SEC v. Knight Capital Group (2012 Algorithm Failure Case)
Due to an issue with its automated routing system, Knight Capital Group, a prominent financial services company, experienced a substantial trading disruption on August 1, 2012. Due to a software glitch, millions of orders were inadvertently placed, resulting in over 4 million executions across 154 stocks and costing the company almost $440 million. After looking into the matter, the U.S. Securities and Exchange Commission (SEC) concluded that Knight Capital did not have sufficient protections in place to control the risks connected to its market access. The company did not carry out enough system assessments or put in place efficient measures to stop incorrect trades. Knight Capital was consequently fined $12 million by the SEC for these shortcomings.[6] These incidents demonstrate how important it is for financial institutions to set up strong risk management procedures and follow legal requirements in order to avoid market disruptions and preserve investor trust.
High-frequency trading (HFT) and algorithms have come under intense regulatory scrutiny, which has resulted in noteworthy enforcement actions meant to preserve market integrity.
Enforcement Actions by the SEC and Citadel Securities
Citadel Securities was fined $7 million by the Securities and Exchange Commission (SEC) in September 2023 for breaking Regulation SHO, which regulates short-selling activities. Due to a coding issue in its automated trading system, the company was discovered to have mismarked sale orders, sending regulators false information. The regulatory issues surrounding algorithmic trading techniques were further highlighted in October 2024 when Citadel Securities consented to pay a $1 million punishment to the Financial Industry Regulatory Authority (FINRA) for purported rule violations.

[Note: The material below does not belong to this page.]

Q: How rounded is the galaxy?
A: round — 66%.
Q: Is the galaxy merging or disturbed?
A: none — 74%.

RECENT DEVELOPMENT IN REGULATION AND COMPLIANCE
Algorithmic and high-frequency trading (HFT) regulations are changing to take advantage of new developments in technology and solve new problems. The following are some recent advancements in compliance and regulation:
Tighter Supervision and Compliance:
Development of Regulatory Sandboxes for Trading Driven by AI
Under regulatory oversight, companies can test new financial services and products in a controlled setting at regulatory sandboxes. These sandboxes enable the testing of novel algorithms and trading tactics in the context of AI-driven trading while guaranteeing adherence to current laws. To encourage innovation across member states, the European Union’s Artificial Intelligence Act, for example, suggests creating coordinated AI regulatory sandboxes.
Increased Requirements for Algorithm Registration and Reporting
By placing more stringent reporting requirements on companies involved in algorithmic trading, regulators are increasing transparency. This covers the need to register trading algorithms and submit thorough documentation of their construction and functionality. These steps are intended to make oversight easier and guarantee that trading activity doesn’t jeopardize the integrity of the market. The U.S. Securities and Exchange Commission (SEC), for instance, has put regulations into place requiring businesses to keep thorough records of their algorithmic trading operations.[7]
Technology-Based Regulatory Mechanisms
The Growth of RegTech in Compliance
Regulatory Technology (RegTech) is the application of new technologies to improve regulatory processes. RegTech solutions are being used in algorithmic trading to automate compliance chores, monitor trading activity, and verify regulatory criteria are met. Artificial intelligence (AI) and machine learning algorithms can evaluate large datasets in real time, detecting anomalies and potential compliance issues. The International Monetary Fund (IMF) observes that AI systems are used for market surveillance to detect collusive activity and price manipulation in the securities market.[8]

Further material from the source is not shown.